I suppose I was primed, even before birth, for this love affair by that fateful May dinner, thirty-four years ago to the month. In utero, perhaps some remnants of cakey flavor wafted down to me in my mother’s womb and caught my attention, prompting me to plan my escape a few weeks later. I adore this cake with a passion matched only — and then just barely — by the allure of triple-cream cheese and good bread. Bobby Greenfield’s carrot cake is the only recipe I hold close to my chest. I keep careful count of those with whom I share it; to this date, there are only three and all for good reasons that usually involved the reciprocal sharing of other closely-guarded secrets. Yet it is also the thing I’ll bake most readily for anyone who wants it. You just have to try it and then you’ll know, like I do, what happiness tastes like in your mouth. Unless you are the joyless sort who thinks all desserts must begin with chocolate and then all I can do is shrug and pass a piece on to the next person.

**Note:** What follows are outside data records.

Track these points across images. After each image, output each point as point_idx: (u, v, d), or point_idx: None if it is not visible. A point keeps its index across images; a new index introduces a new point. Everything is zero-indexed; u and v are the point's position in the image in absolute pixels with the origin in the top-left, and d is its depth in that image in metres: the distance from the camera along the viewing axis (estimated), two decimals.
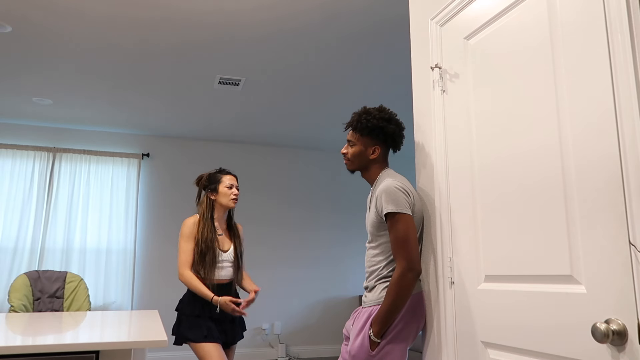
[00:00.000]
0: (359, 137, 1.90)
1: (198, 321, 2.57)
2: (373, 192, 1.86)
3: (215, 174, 2.78)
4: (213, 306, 2.60)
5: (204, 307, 2.61)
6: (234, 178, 2.78)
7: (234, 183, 2.75)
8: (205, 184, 2.77)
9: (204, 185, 2.78)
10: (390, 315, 1.67)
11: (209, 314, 2.60)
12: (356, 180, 6.53)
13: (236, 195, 2.73)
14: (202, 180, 2.79)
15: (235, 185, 2.75)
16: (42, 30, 3.28)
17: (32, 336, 2.00)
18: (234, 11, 3.05)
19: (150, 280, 5.52)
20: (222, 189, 2.72)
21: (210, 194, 2.74)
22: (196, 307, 2.60)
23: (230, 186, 2.73)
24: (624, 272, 1.12)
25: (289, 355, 5.86)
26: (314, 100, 4.59)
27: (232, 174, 2.80)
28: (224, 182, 2.73)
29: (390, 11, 3.04)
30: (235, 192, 2.73)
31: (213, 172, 2.80)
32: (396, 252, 1.70)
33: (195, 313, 2.59)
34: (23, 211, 5.14)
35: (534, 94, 1.41)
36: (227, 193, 2.72)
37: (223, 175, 2.76)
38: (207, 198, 2.75)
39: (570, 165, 1.28)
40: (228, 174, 2.78)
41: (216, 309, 2.60)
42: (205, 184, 2.77)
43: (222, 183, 2.73)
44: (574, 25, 1.29)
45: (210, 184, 2.75)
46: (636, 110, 1.12)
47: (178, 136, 5.83)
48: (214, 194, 2.74)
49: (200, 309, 2.60)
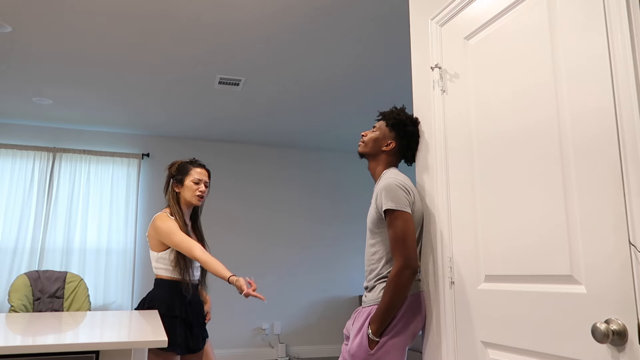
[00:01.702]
0: (383, 125, 1.95)
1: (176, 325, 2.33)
2: (375, 189, 1.87)
3: (185, 163, 2.50)
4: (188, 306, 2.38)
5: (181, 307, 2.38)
6: (204, 172, 2.49)
7: (203, 178, 2.47)
8: (174, 173, 2.49)
9: (172, 174, 2.50)
10: (387, 313, 1.67)
11: (184, 316, 2.37)
12: (356, 180, 6.53)
13: (202, 192, 2.45)
14: (172, 167, 2.52)
15: (203, 180, 2.47)
16: (42, 30, 3.28)
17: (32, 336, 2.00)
18: (234, 11, 3.05)
19: (150, 280, 5.51)
20: (188, 183, 2.44)
21: (175, 186, 2.47)
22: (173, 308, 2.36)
23: (198, 181, 2.45)
24: (624, 272, 1.12)
25: (289, 355, 5.86)
26: (314, 101, 4.59)
27: (205, 168, 2.52)
28: (191, 175, 2.45)
29: (390, 11, 3.04)
30: (201, 189, 2.45)
31: (185, 162, 2.52)
32: (394, 250, 1.70)
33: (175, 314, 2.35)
34: (23, 211, 5.14)
35: (534, 93, 1.41)
36: (192, 188, 2.44)
37: (193, 167, 2.49)
38: (172, 190, 2.47)
39: (571, 164, 1.28)
40: (199, 167, 2.50)
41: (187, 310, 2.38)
42: (174, 173, 2.49)
43: (190, 176, 2.45)
44: (574, 25, 1.29)
45: (178, 174, 2.48)
46: (636, 111, 1.12)
47: (178, 136, 5.83)
48: (179, 186, 2.46)
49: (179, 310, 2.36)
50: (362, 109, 4.83)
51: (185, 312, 2.38)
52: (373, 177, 1.95)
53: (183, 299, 2.40)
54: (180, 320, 2.35)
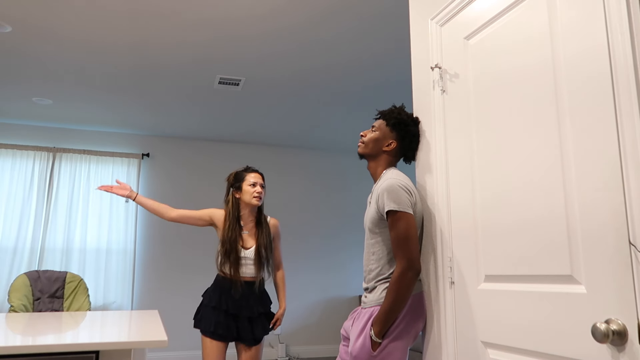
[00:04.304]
0: (383, 125, 1.93)
1: (212, 313, 2.64)
2: (375, 189, 1.86)
3: (241, 172, 2.81)
4: (230, 300, 2.65)
5: (222, 299, 2.65)
6: (258, 176, 2.78)
7: (258, 181, 2.76)
8: (232, 182, 2.81)
9: (231, 184, 2.81)
10: (391, 314, 1.66)
11: (225, 307, 2.63)
12: (356, 180, 6.53)
13: (259, 193, 2.73)
14: (229, 178, 2.84)
15: (259, 182, 2.76)
16: (42, 30, 3.28)
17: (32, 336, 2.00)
18: (234, 11, 3.05)
19: (150, 280, 5.52)
20: (245, 187, 2.74)
21: (235, 192, 2.78)
22: (213, 298, 2.67)
23: (254, 184, 2.74)
24: (624, 272, 1.12)
25: (289, 355, 5.86)
26: (314, 101, 4.59)
27: (258, 172, 2.81)
28: (247, 180, 2.75)
29: (390, 11, 3.04)
30: (258, 190, 2.73)
31: (240, 170, 2.83)
32: (396, 251, 1.70)
33: (211, 304, 2.66)
34: (23, 211, 5.14)
35: (534, 93, 1.41)
36: (249, 191, 2.72)
37: (247, 173, 2.79)
38: (233, 196, 2.78)
39: (571, 165, 1.28)
40: (253, 172, 2.79)
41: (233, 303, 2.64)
42: (232, 182, 2.81)
43: (246, 181, 2.75)
44: (573, 25, 1.29)
45: (236, 182, 2.79)
46: (636, 112, 1.12)
47: (178, 136, 5.83)
48: (239, 192, 2.77)
49: (217, 301, 2.65)
50: (362, 109, 4.83)
51: (227, 304, 2.64)
52: (373, 177, 1.94)
53: (226, 293, 2.68)
54: (219, 311, 2.64)
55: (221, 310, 2.64)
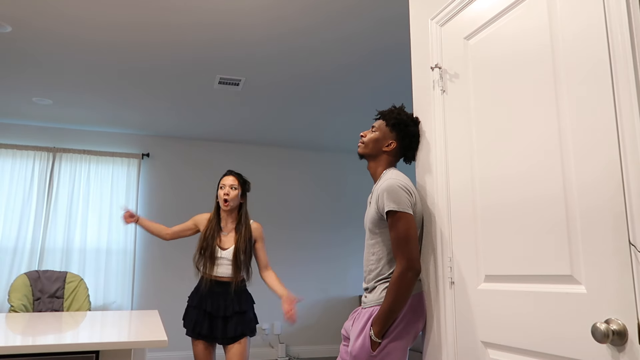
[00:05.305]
0: (383, 125, 1.93)
1: (193, 312, 2.73)
2: (375, 189, 1.86)
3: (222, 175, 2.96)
4: (208, 299, 2.71)
5: (200, 299, 2.73)
6: (228, 178, 2.81)
7: (226, 183, 2.79)
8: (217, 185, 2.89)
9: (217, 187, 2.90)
10: (390, 314, 1.66)
11: (204, 307, 2.70)
12: (356, 180, 6.53)
13: (226, 196, 2.75)
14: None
15: (227, 184, 2.78)
16: (42, 31, 3.28)
17: (32, 336, 2.00)
18: (234, 11, 3.05)
19: (150, 280, 5.52)
20: (219, 191, 2.81)
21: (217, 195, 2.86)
22: (194, 299, 2.76)
23: (222, 187, 2.79)
24: (624, 272, 1.12)
25: (289, 355, 5.86)
26: (314, 101, 4.59)
27: (231, 174, 2.83)
28: (220, 184, 2.81)
29: (390, 11, 3.04)
30: (225, 192, 2.76)
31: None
32: (396, 251, 1.70)
33: (193, 304, 2.75)
34: (23, 211, 5.14)
35: (534, 93, 1.41)
36: (220, 195, 2.79)
37: (222, 177, 2.84)
38: (216, 199, 2.87)
39: (571, 164, 1.28)
40: (225, 175, 2.83)
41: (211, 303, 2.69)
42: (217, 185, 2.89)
43: (220, 185, 2.82)
44: (574, 25, 1.29)
45: (218, 185, 2.86)
46: (636, 112, 1.12)
47: (178, 136, 5.83)
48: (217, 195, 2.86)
49: (198, 300, 2.73)
50: (362, 109, 4.83)
51: (204, 304, 2.71)
52: (373, 177, 1.94)
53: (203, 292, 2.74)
54: (198, 310, 2.71)
55: (200, 310, 2.71)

I’ve marked my life in carrot cake, the milestones and years ticked down with each bite whenever June rolls around. So it shouldn’t be surprising, then, that Bobby Greenfield’s carrot cake is also responsible for my marriage. In 2006, hoping to win the affections of a tall man with mischievous blue eyes who I’d only recently met, I offered to bake a carrot cake. This necessitated a trip to the grocery store with him to procure the cake’s most integral and surprising ingredient (not to be revealed here). While wandering the aisles, we accidentally bumped shoulders, which led to holding hands, which led to an afternoon in which the carrot cake never did get made. But four years later, on a windy August afternoon on the Oregon coast, we ate it at our wedding reception. Fitting, then, that the original recipe that Bobby Greenfield typed up for my mother in 1977, on a sheet of paper folded and unfolded a thousand times and now stained with thirty-four years of vanilla extract dribbles and cinnamoned batter, says at the top of the page, “Carrot cake — for all occasions, especially weddings.”